Patricia tuvo, pues, un pie en cada uno de estos dos mundos, hasta que acabó unificándolos en la Acrópolis, su gran obra de madurez. De esta manera, Patricia optó por introducir un reducto de nocturnidad en el propio seno del mundo rural. La Acrópolis es, por este motivo, un «afuera interior», la inyección en el mundo rural de formas de vida que siempre habían sido ocultadas en los márgenes. Podríamos incluso decir que nos encontramos ante lo que Foucault, en la conferencia “Des espaces autres” (1967), llamaba una «heterotopía», una especie de «contra-lugar» en el que se subvierten las normas y se permite el desarrollo de formas de vida que, lejos de todo esencialismo, exploran nuevas formas de libertad.

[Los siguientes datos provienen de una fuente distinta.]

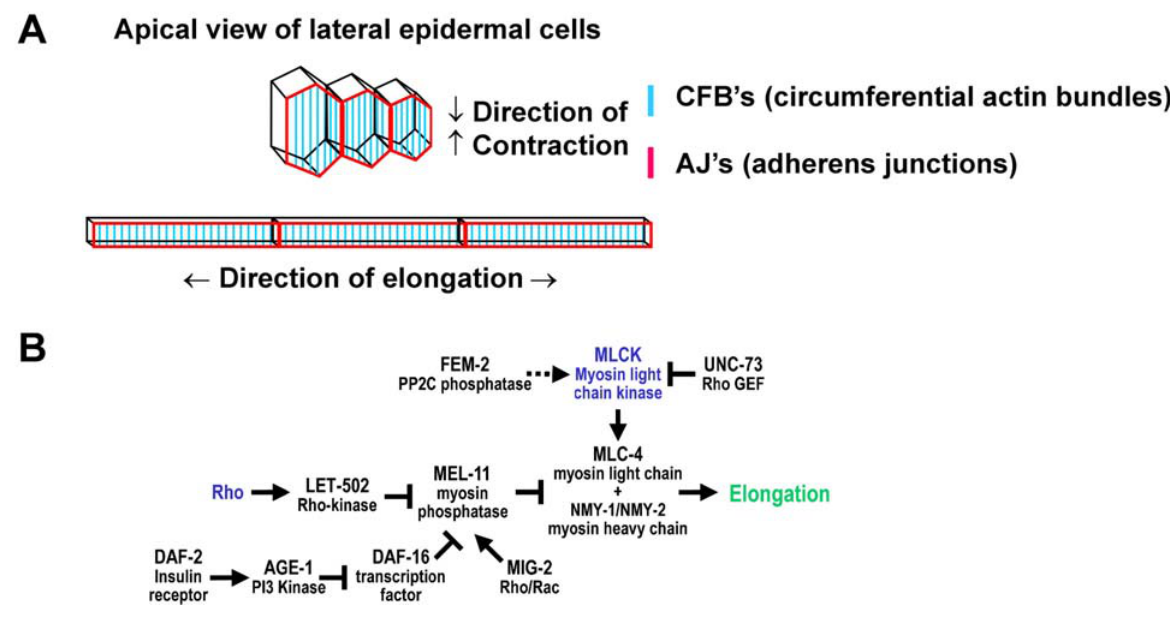
FIGURE 3 . (A) A schematic of lateral epidermal “seam” cell shape changes during elongation. The neighboring seam cells are shown at the onset of elongation, and arrows indicate the direction of CFB (in blue) contraction. Seam cells change shape, becoming longer in their longitudinal axis with a concomitant transverse shortening, resulting in a shape change in the direction of the arrows. Neighboring seam cells are linked by AJs (red). (B) The pathway of genes mediating elongation. These interactions were determined by genetic and/or molecular experiments. Positive and negative interactions are indicated by pointed and barred arrows, respectively. Genes not yet shown to interact in the C. elegans pathway are colored in blue and are placed based on analogies with other systems. Dashed arrows indicate that the interactions may not be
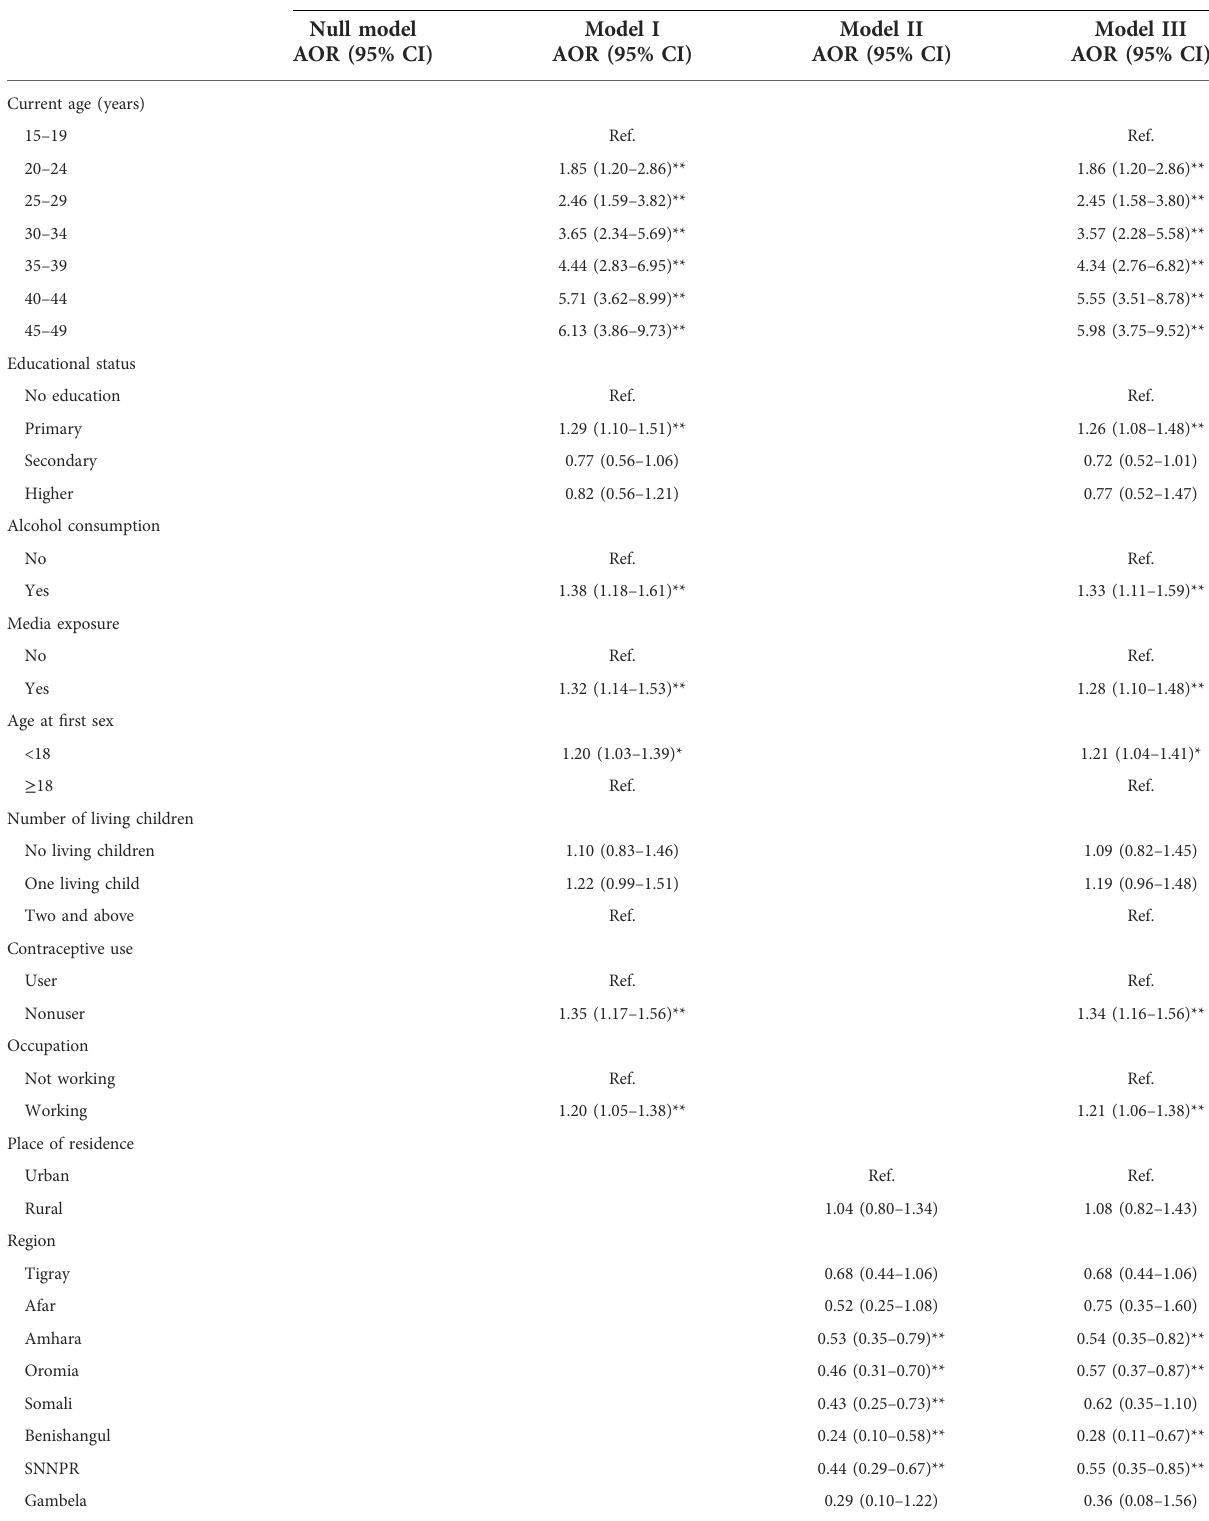
TABLE 3 Multivariable multilevel mixed-effects logistic regression analysis of factors associated with abortion among ever-married reproductive- age women in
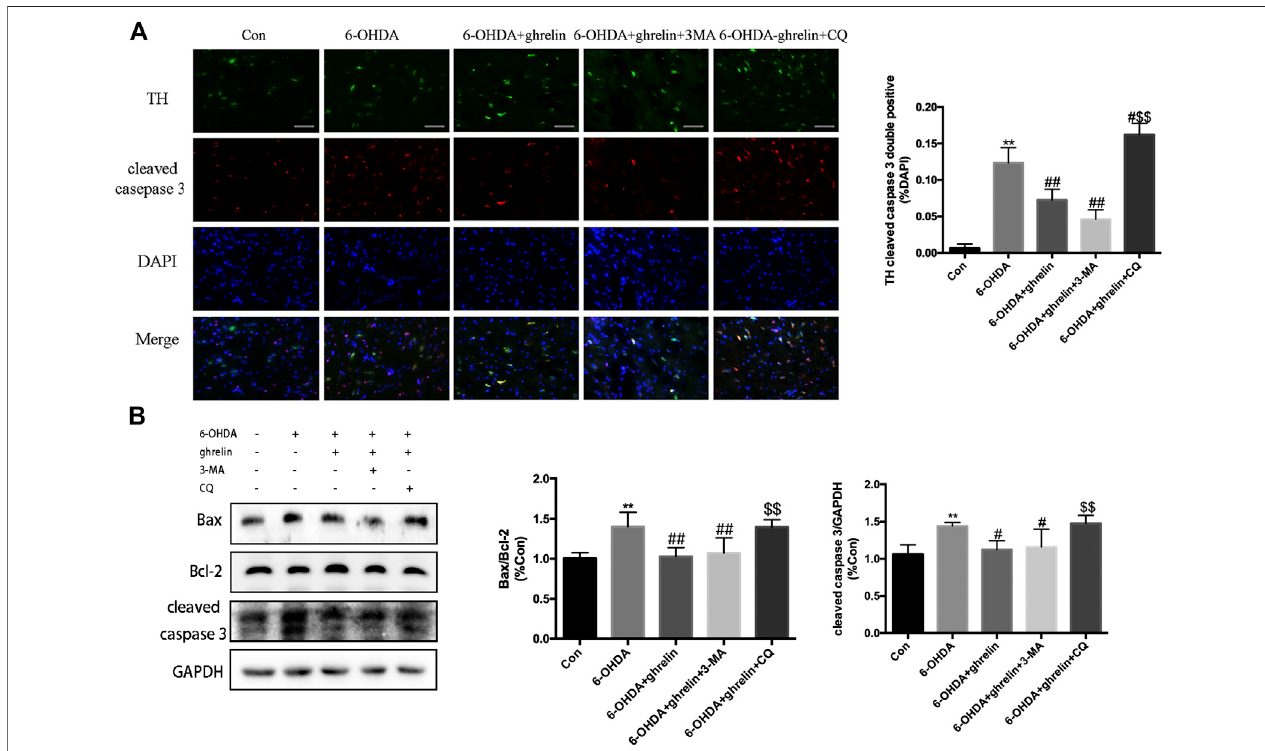
FIGURE 4 | The anti-apoptosis effect of ghrelin is related to autophagic fl ux regulation. (A) Representative double immuno fl uorescence staining and quanti fi cation ofcleavedcaspasethreeandTHintherightsubstantianigra1 dayafter6-OHDAtreatment,scalebar (cid:2) 50 μ m. (B) Representativewesternblotandquanti fi cationofbax, bcl-2andcleavedcaspasethreeintherightSN1 dayafter6-OHDAintoxication;GAPDHwasappliedastheloadingcontrolandforbanddensitynormalization.Dataare presented as mean ± SD; ** p < 0.01 vs. the control group, # p < 0.05 vs. the 6-OHDA group, ## p < 0.01 vs. the 6-OHDA group, $$ p < 0.01 vs. the 6-OHDA + ghrelin group, n (cid:2)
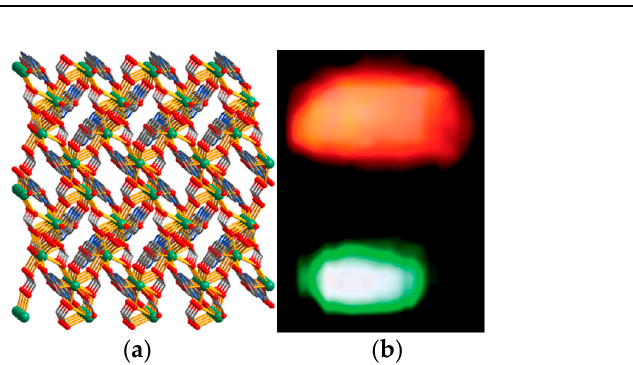
Figure 11. ( a ) 3D metal-organic framework of 53 ; ( b ) temperature-dependent red-orange (top, 298 K) or green (bottom, 77 K) emission under UV excitation. Adapted from [64].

Gracias a gestos como el de Patricia, el colectivo LGTBQ puede dejar de observar su pasado con mirada estrábica, es decir: con un ojo puesto en el mundo rural y el otro en el colectivo. Además, esto no impide que su lucha —su cuerpo y su vida, su existencia, al fin y al cabo, entendida como una lucha en sí misma— no haga intersección con la lucha de todas las mujeres. Lejos de la Academia, fueron sus vecinos y sus familiares —¡habitantes del mundo rural de los setenta!— quienes nunca dejaron de considerarla una mujer referente. Y esto, según nuestro parecer, no tiene nada que ver con el concepto sesgado de la posmodernidad que los sectores transexcluyentes suelen presentar.
Este es, en definitiva, el legado que nos transmite Patricia, el guante que nos lanza a todas aquellas personas que no llegamos a conocerla en vida, que no llegamos a entrar nunca en su Acrópolis, pero que, de una forma u otra, después de tantos años, seguimos habitándola.